## YOUR GOAL
The copy must hold every line from the one with "middle mcp: (121, 58)" through the end of the listing, word for word, and must hold no pictures.

## INPUT DATA
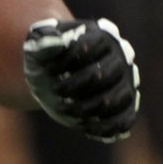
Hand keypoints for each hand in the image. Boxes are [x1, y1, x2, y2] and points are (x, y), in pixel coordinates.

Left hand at [23, 17, 139, 142]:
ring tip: (64, 109)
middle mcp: (121, 58)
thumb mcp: (36, 46)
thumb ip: (42, 40)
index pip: (89, 47)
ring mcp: (126, 82)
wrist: (51, 77)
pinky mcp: (126, 105)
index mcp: (101, 36)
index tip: (48, 69)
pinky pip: (124, 119)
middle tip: (55, 91)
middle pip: (103, 75)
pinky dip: (106, 127)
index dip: (66, 60)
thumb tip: (57, 40)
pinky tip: (85, 127)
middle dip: (75, 87)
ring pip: (116, 99)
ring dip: (88, 109)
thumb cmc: (45, 57)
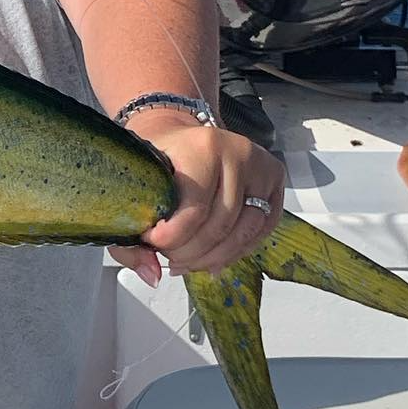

## OUTPUT BELOW
middle mcp: (121, 58)
thumb mcp: (36, 46)
thumb ip: (42, 40)
index pip: (89, 47)
ring mcp: (126, 82)
wrist: (51, 77)
pinky mcp: (126, 105)
index mcp: (101, 36)
index tip: (48, 69)
pinky pip: (124, 119)
middle tip: (55, 91)
middle pip: (103, 75)
pinky dip: (106, 127)
index dip: (66, 60)
thumb tip: (57, 40)
pinky tip: (85, 127)
middle dip: (75, 87)
ring pip: (116, 99)
ring dip: (88, 109)
thumb cmc: (45, 57)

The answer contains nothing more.